**Problem details**
Repeat word for word, please, only the lines of the material from the one containing "Umzug von Darmstadt nach Hamburg" through its final line, both ends included.

**Records supplied**
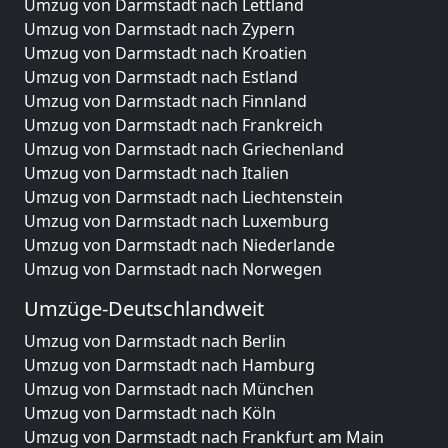
Umzug von Darmstadt nach Lettland
Umzug von Darmstadt nach Zypern
Umzug von Darmstadt nach Kroatien
Umzug von Darmstadt nach Estland
Umzug von Darmstadt nach Finnland
Umzug von Darmstadt nach Frankreich
Umzug von Darmstadt nach Griechenland
Umzug von Darmstadt nach Italien
Umzug von Darmstadt nach Liechtenstein
Umzug von Darmstadt nach Luxemburg
Umzug von Darmstadt nach Niederlande
Umzug von Darmstadt nach Norwegen
Umzüge-Deutschlandweit
Umzug von Darmstadt nach Berlin
Umzug von Darmstadt nach Hamburg
Umzug von Darmstadt nach München
Umzug von Darmstadt nach Köln
Umzug von Darmstadt nach Frankfurt am Main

**Answer to the exercise**
Umzug von Darmstadt nach Hamburg
Umzug von Darmstadt nach München
Umzug von Darmstadt nach Köln
Umzug von Darmstadt nach Frankfurt am Main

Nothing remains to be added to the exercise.